I didn't write that formula, but it does make sense to me.

To explain:
R is the roll
N is what is passed in (3) in this case.

It says if the result of the roll (d6) is less than 3 (meaning 1 or 2) then roll d6 and return that. If the original roll wasn't 1 or 2 then use the original roll which is d6.

If that isn't convincing enough then nothing else will be. Your friend is wrong.

 

[psychophipps]

Since we're on the topic, one of the players in our group is assuming that the rerolls are also available with associated Smite dice. Is this the case?

 

[TwoSix]

I now know that (1+2+3+4+5+6+1+2+3+4+5+6+3+4+5+6)/16 does 3.75, which translates to "all the possible outcomes summed up and divided by their number" which is precisely how you average something.
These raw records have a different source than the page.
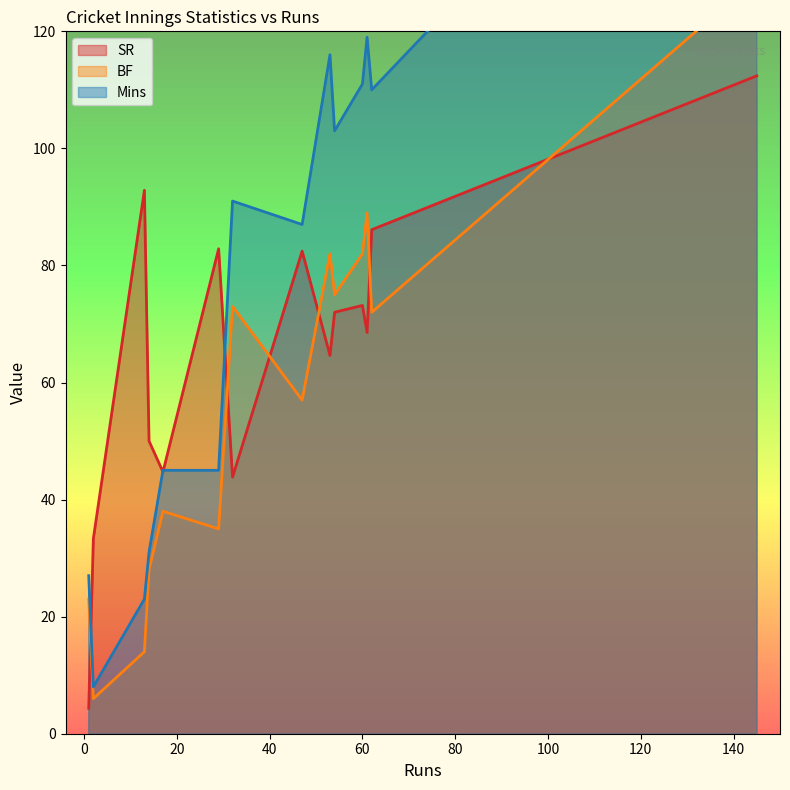

What is the minimum value shown in the chart?

4.3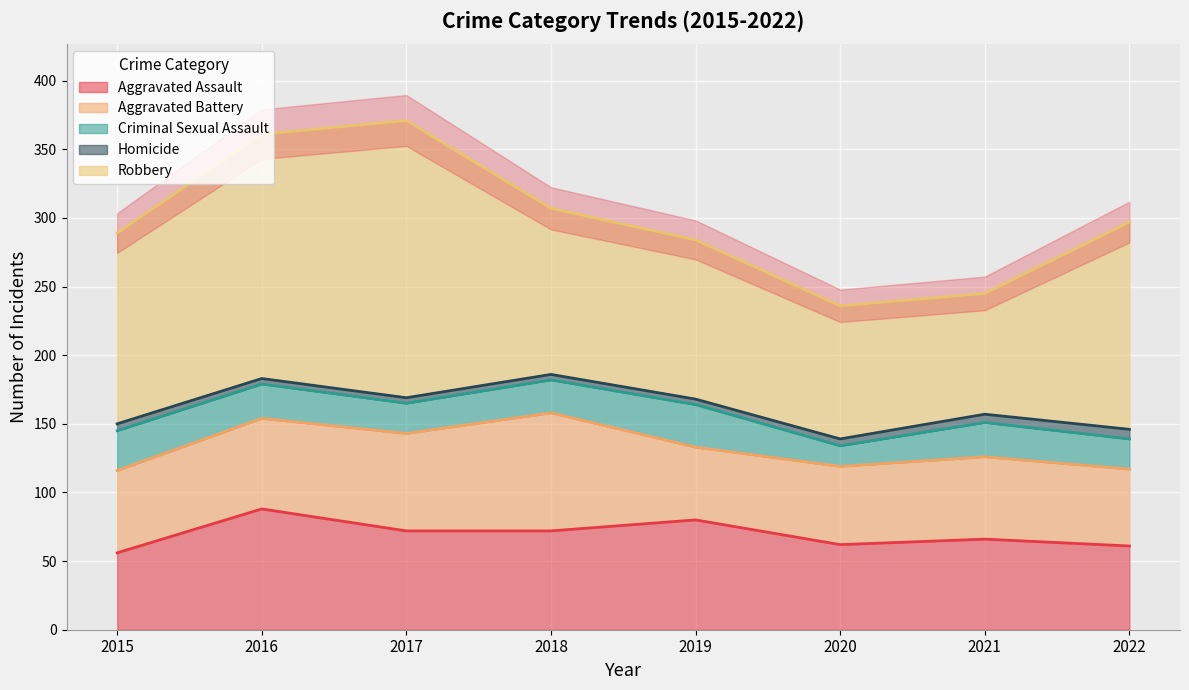

Read the Criminal Sexual Assault value at 2022, to the nearest 5.

20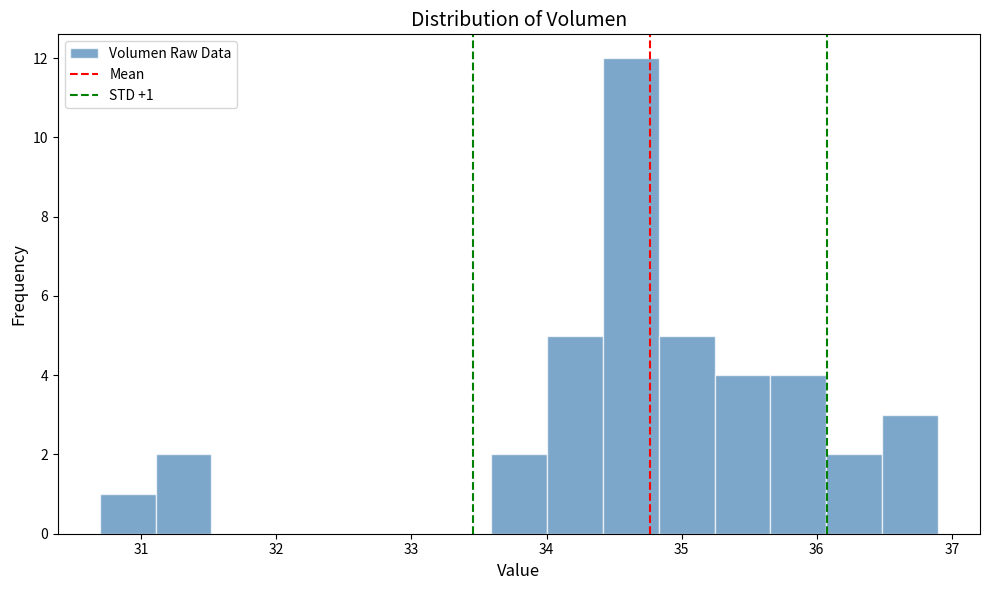

Over which range of the x-axis is the bar tallest?

34.4 to 34.8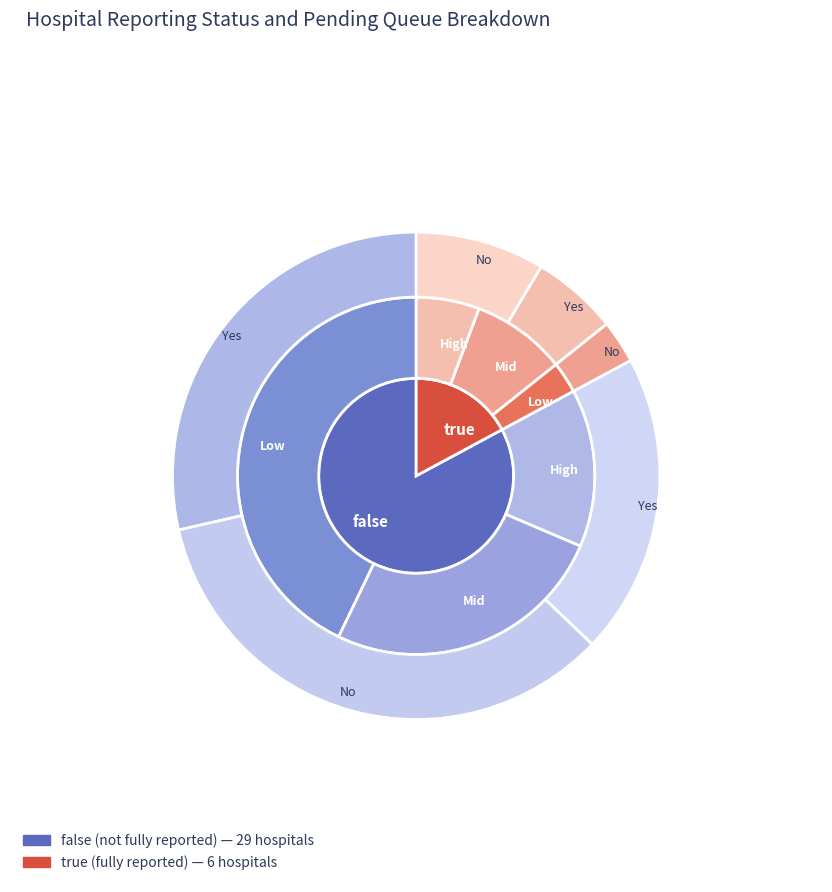

How much of the chart is everything except true?

82.9%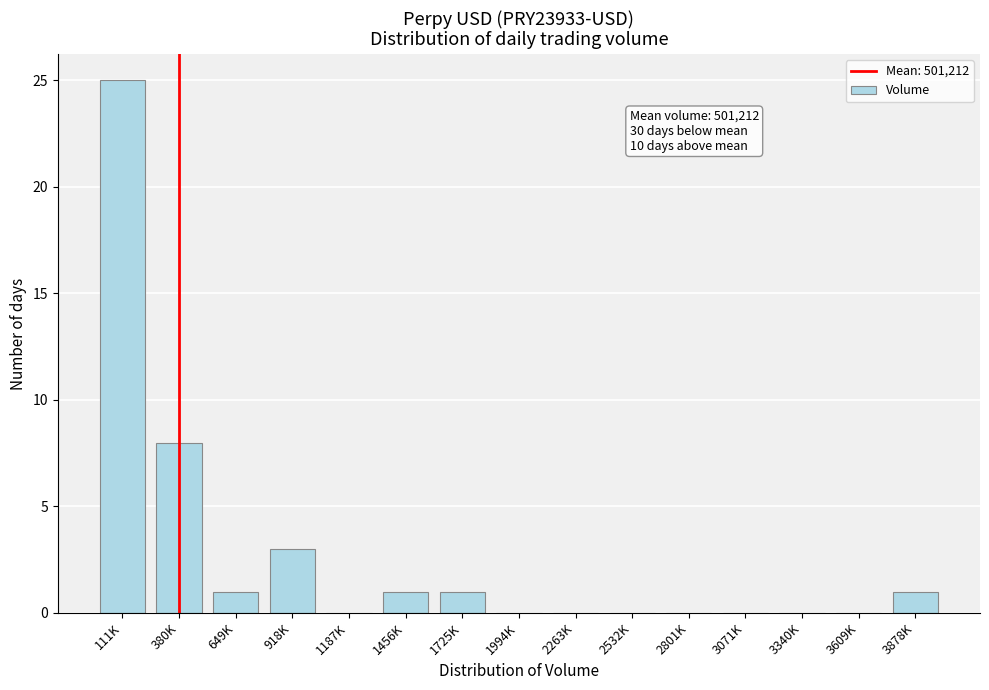

Reading left to right, extract all data points from this chart.

111K=25	380K=8	649K=1	918K=3	1187K=0	1456K=1	1725K=1	1994K=0	2263K=0	2532K=0	2801K=0	3071K=0	3340K=0	3609K=0	3878K=1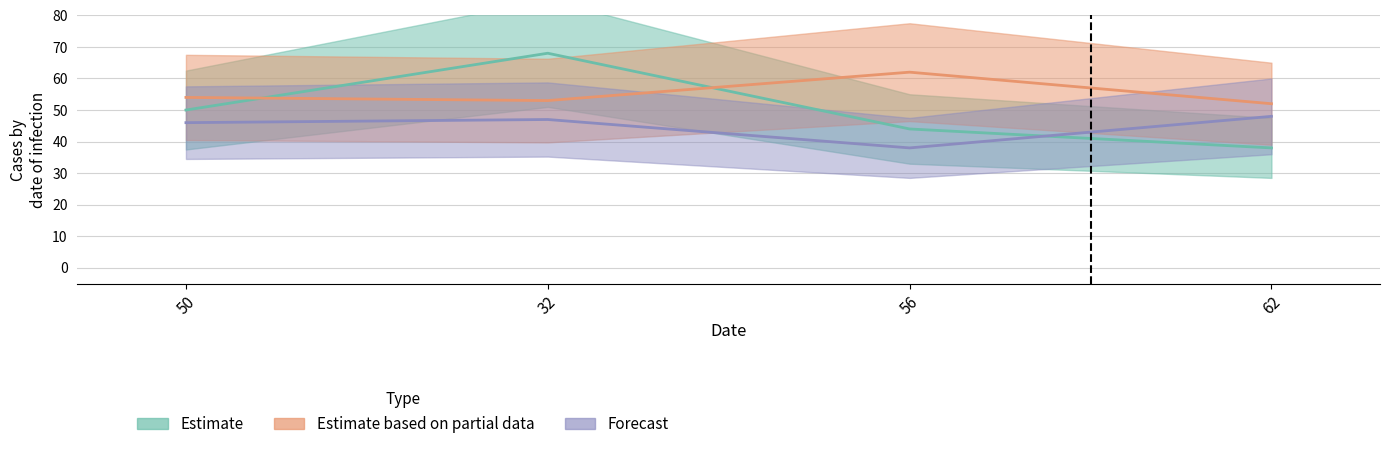

Reading left to right, what are all the values shown in this chart?

col_1: 50=50	32=68	56=44	62=38
col_2: 50=54	32=53	56=62	62=52
col_3: 50=46	32=47	56=38	62=48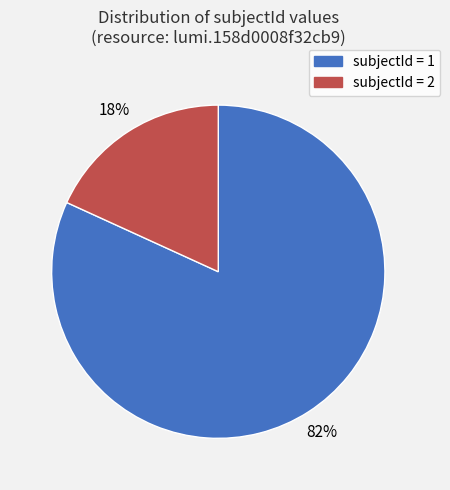

Is there any slice that represents more than half of the pie?

Yes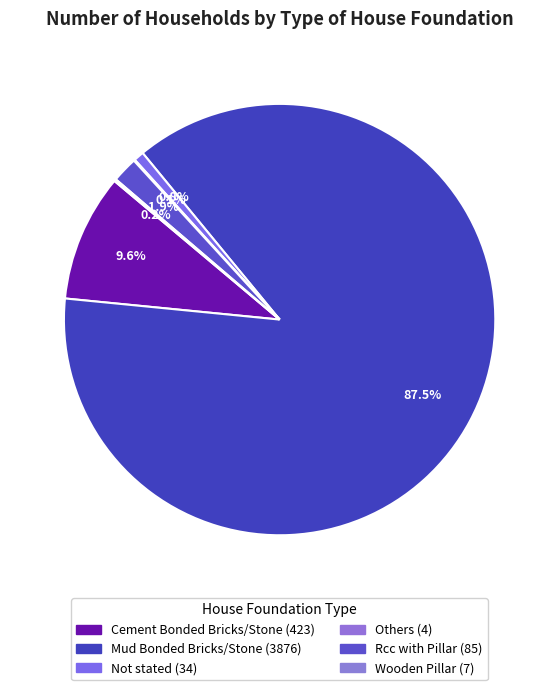

What is the smallest slice in the pie chart?

Others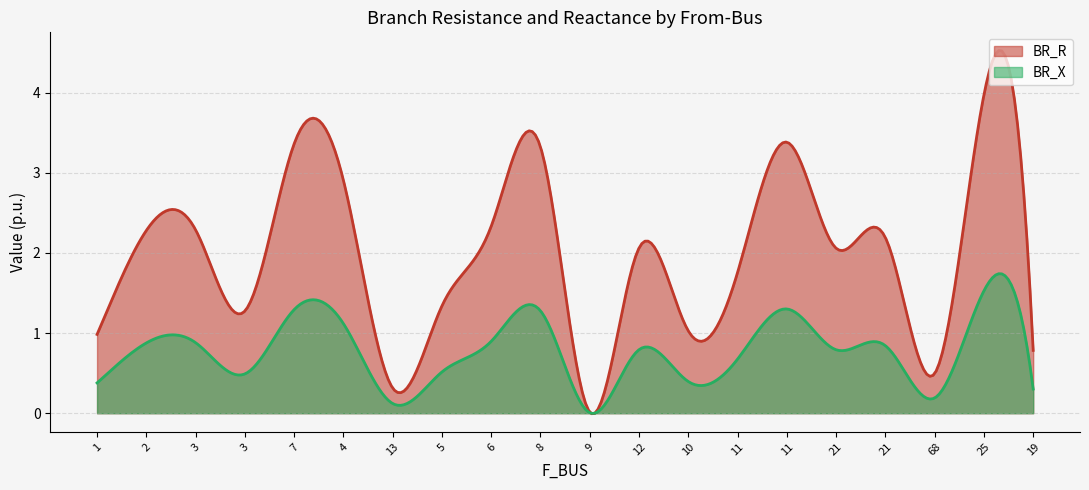

What is the sum of all BR_X values?

232.8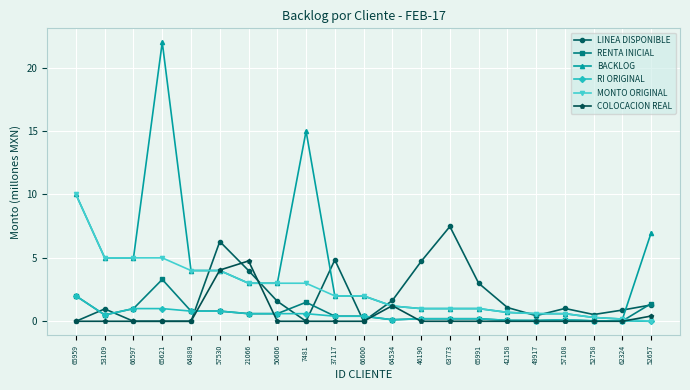

How many categories are shown in the chart?

21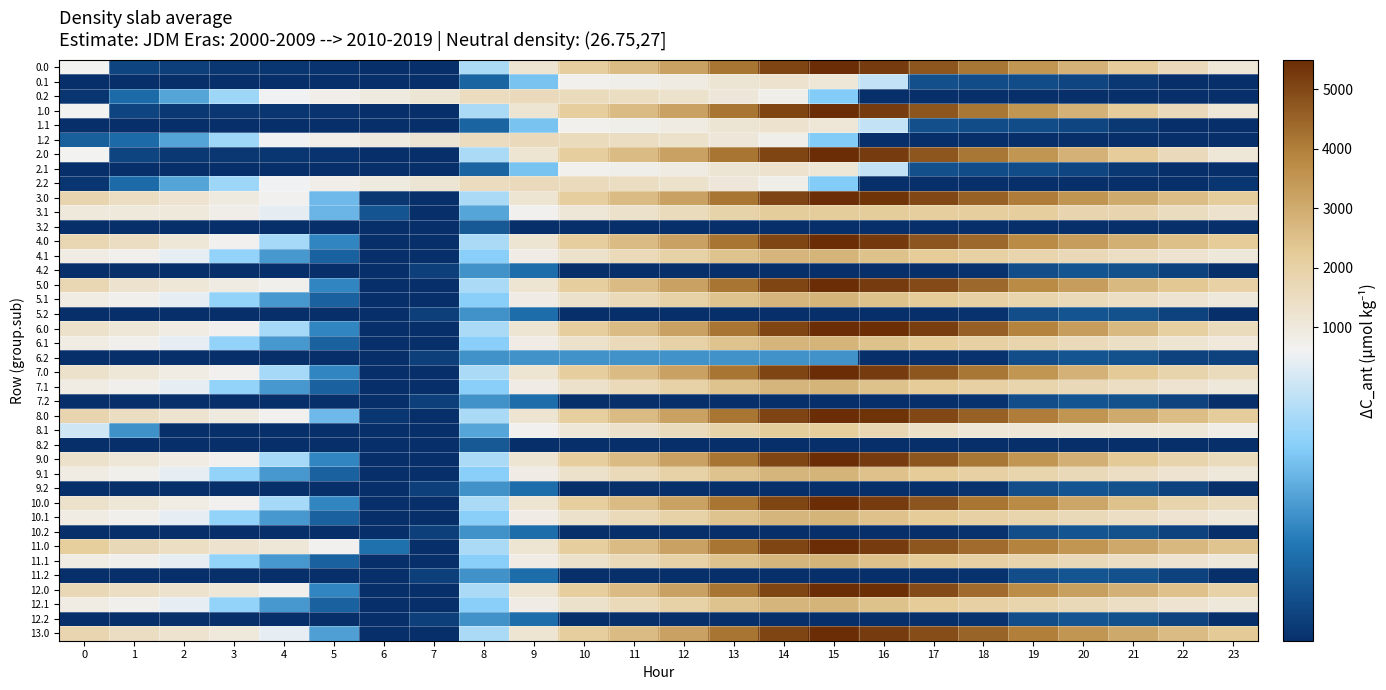

How many data points does each series have?

24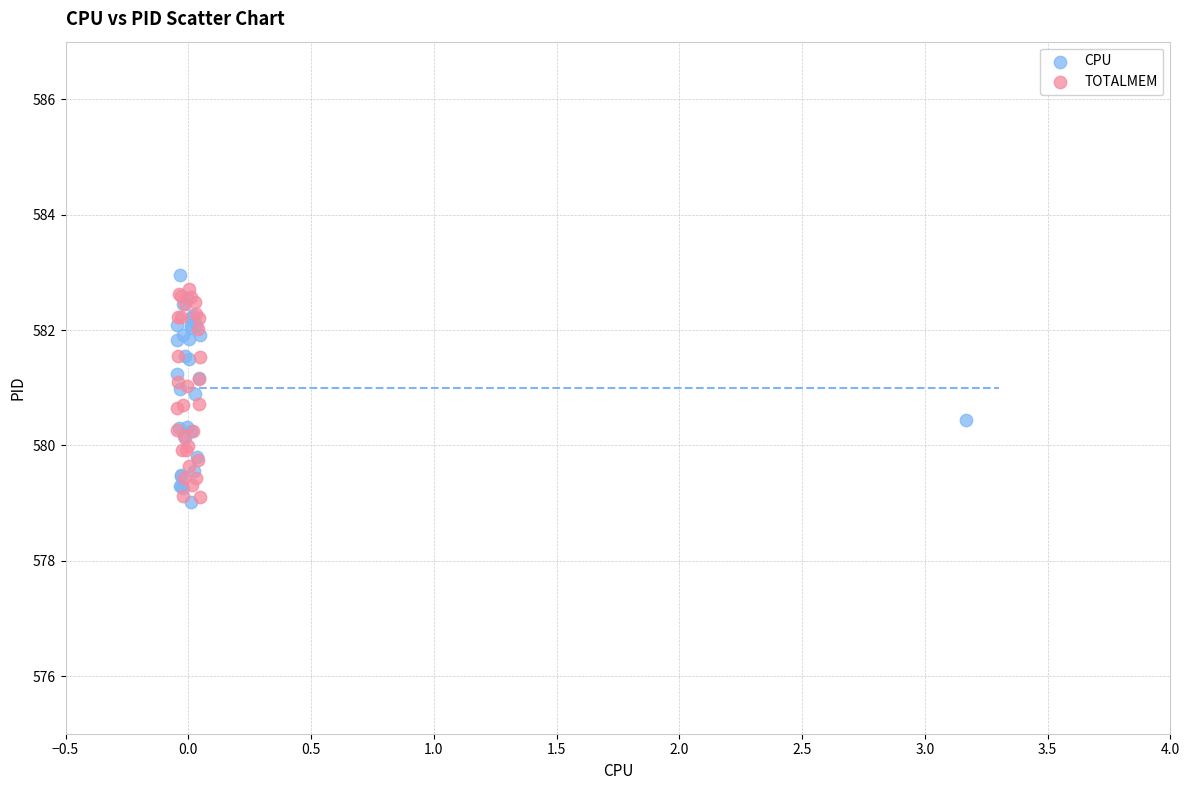

What are all the series names shown in the legend?

CPU, TOTALMEM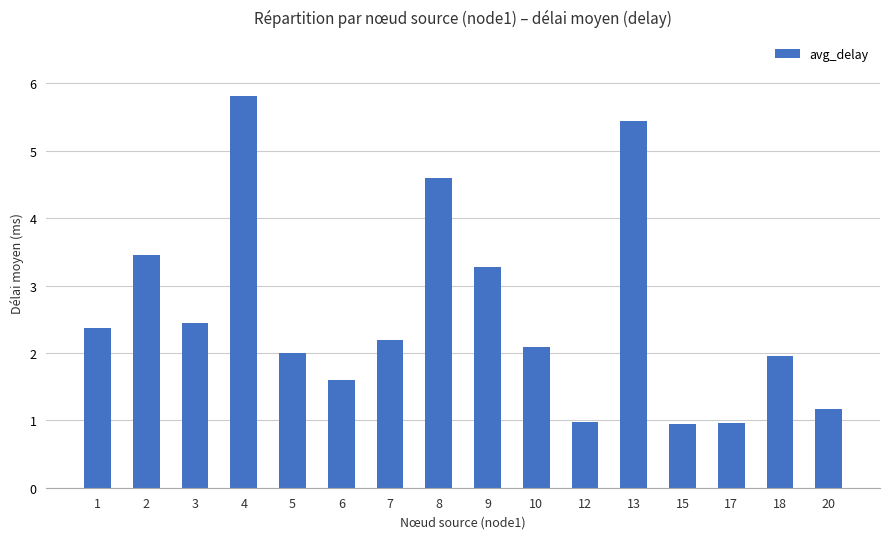

What value does the data have at 12?

1.0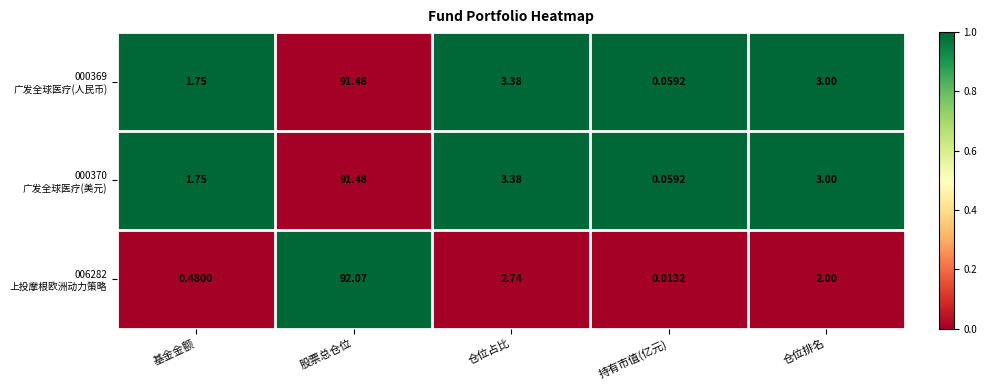

At which category is the sum across all series the highest?

股票总仓位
Except that those different outcomes have different probabilities of occurring. Each possibility (1 through 6) has a 1 in 6 chance of occurring. For 3, 4 ,5 and 6, that's the final result. If you roll a 1 or a 2, you roll the dice again. No matter what that roll is, you keep it. The probability of each of those values is now 1 in 36 (36 being 6 squared, the 1 in 6 chance for the 1 or 2 times the 1 in 6 chance for each result that could come up on the second roll.)

So the actual average of the probability distribution (which is what you need to average, the probability distribution, not merely the sum of all possible outcomes) is

1/36+2/36+3/36+4/36+5/36+6/36 + 1/36+2/36+3/36+4/36+5/36+6/36 + 3/6 + 4/6 + 5/6 + 6/6 = 4.17

Sorry, man, but I don't think you explained the problem to your mathematician friend properly. Kryx is right, and his spreadsheet demonstrates his math-fu is pretty damn solid.